Beefy Boxes and Bandwidth Generously Provided by pair Networks
Your skill will accomplish
what the force of many cannot

Comparing images

by Anonymous Monk
on Nov 27, 2006 at 02:22 UTC ( #586173=perlquestion: print w/replies, xml ) Need Help??
Anonymous Monk has asked for the wisdom of the Perl Monks concerning the following question:

There once was a post here on how to compare images to possibly detect if some images were IDENTICAL to another image to prevent users from uploading an image that is already on file. I don't remember the title of it and I remember someone saying it's not 100% accurate but it's more than accurate enough for a message board.

My question is, is there a way to compare just, well, the CODE of images to each other? Or like the image comparison stuff?

It's hard to explain but to compare a new uploaded image to ALL uploaded images (a few thousand) isn't exactly possible so I was wondering

1) How do we compare images to each other?
2) Is it like a hex code or such where I can save the string of chars to a database and just compare that way instead of re-analyzing each image?

Thanks for your help!

Replies are listed 'Best First'.
Re: Comparing images
by SheridanCat (Pilgrim) on Nov 27, 2006 at 02:32 UTC
    You could retrieve and store the MD5 checksum for each image. Check out the Digest::MD5 modules for more on calculating the value. There are caveats to doing it this way - such as getting false positive matches - but it may at least point in a direction you can go.

      For a ready made solution of mine along these lines, see Re^3: Identical Files to Symbolic Links. It is not focused on images, but on files -like any solution of this kind- but that's what the OP seems to want anyway. BTW: I still plan on rewriting it, but "ASAP" has not come yet. And it's still serving me right for the moment. Go figure!

      I might be more concerned about false negative matches, but it depends upon what the OP meant by comparing images. You could upload a jpeg of a dog that gets an MD5sum of 00000 (or whatever). I could upload a png of that same photo and that gets an M5sum of ABDEF. Someone else could come along an upload another jpeg at a slightly different compression setting and get an MD5sum of A188F.

      They're all different files, but they all represent the same image. To try and compensate for that, it'd require a more advanced technique like one of the articles linked to later on here in the thread to actually compare upon how the image actually looks, not merely how it's stored.

      Of course, if you just want to make sure the same file isn't uploaded twice, the md5sum should do just fine.

Re: Comparing images
by GrandFather (Sage) on Nov 27, 2006 at 02:59 UTC
Re: Comparing images
by arkturuz (Curate) on Nov 27, 2006 at 09:51 UTC
    A few years ago I read some merlyns article on comparing images. Unfortunately, seems to be down right now, but I found the link on Google (cached page): Finding Similar Images so check it out later.
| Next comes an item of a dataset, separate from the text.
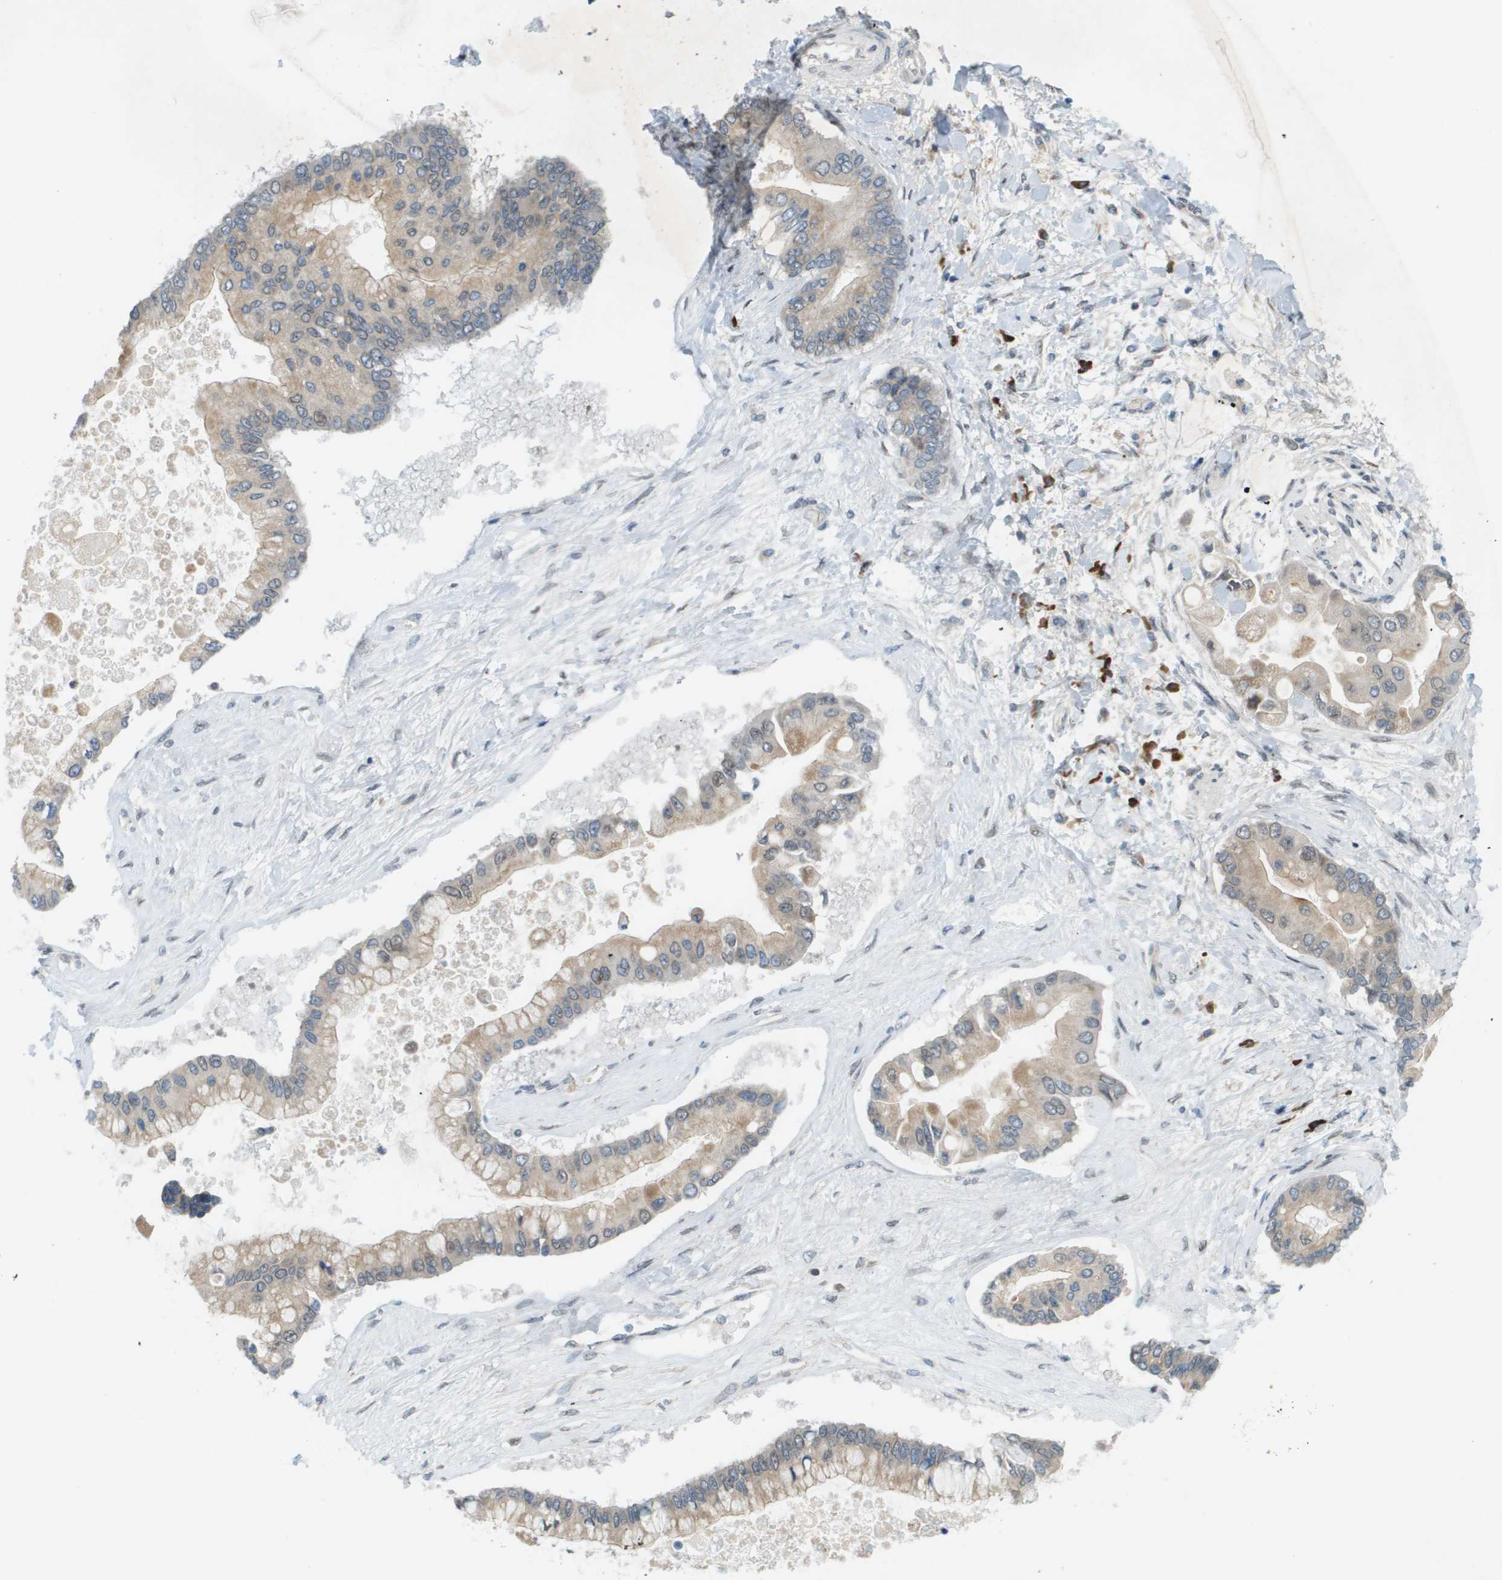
{"staining": {"intensity": "weak", "quantity": ">75%", "location": "cytoplasmic/membranous"}, "tissue": "liver cancer", "cell_type": "Tumor cells", "image_type": "cancer", "snomed": [{"axis": "morphology", "description": "Cholangiocarcinoma"}, {"axis": "topography", "description": "Liver"}], "caption": "This image exhibits immunohistochemistry staining of human cholangiocarcinoma (liver), with low weak cytoplasmic/membranous positivity in about >75% of tumor cells.", "gene": "CACNB4", "patient": {"sex": "male", "age": 50}}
It might be of help, as I remember it was an interesating article.
Re: Comparing images
by BrowserUk (Pope) on Nov 27, 2006 at 15:16 UTC

    Once you've checked the size of the file and found it to be the same as an existing file, if you read a 32-bit word from the middle of both files and compare them, it will eliminate the need to run a full md5 checksum in 99.999999977% of cases.

    Examine what is said, not who speaks -- Silence betokens consent -- Love the truth but pardon error.
    Lingua non convalesco, consenesco et abolesco. -- Rule 1 has a caveat! -- Who broke the cabal?
    "Science is about questioning the status quo. Questioning authority".
    In the absence of evidence, opinion is indistinguishable from prejudice.
      That's true for any sort of compressed image. But if some of the files are raw bitmap, then filesize is just a function of resolution, and I don't think it's unlikely to find two files with a black or white pixel in the same place.

        This is a statistical tactic so the file format is not a factor. Assuming binary files where all 256 values are possible.

        If you pick a random offset within two files being compared, and compare the byte values at that offset, then the odds that they will have the same value is:

        256! / (256-2)! / 256^2 = 0.00390625 or 0.4%

        And if you pick two random offsets and compare the bytes drawn from both files at those offsets, then the odds against them both being the same (if the files are different) is the above value squared:

        0.00390625^2 = 0.0000152587890625 or 0.0015%

        Now, seeking to a random offset is much more expensive than reading 2 bytes instead of one once you are there. So, what are the odds of a word (2 sequential bytes), read at the same (random) offset from two files being the same?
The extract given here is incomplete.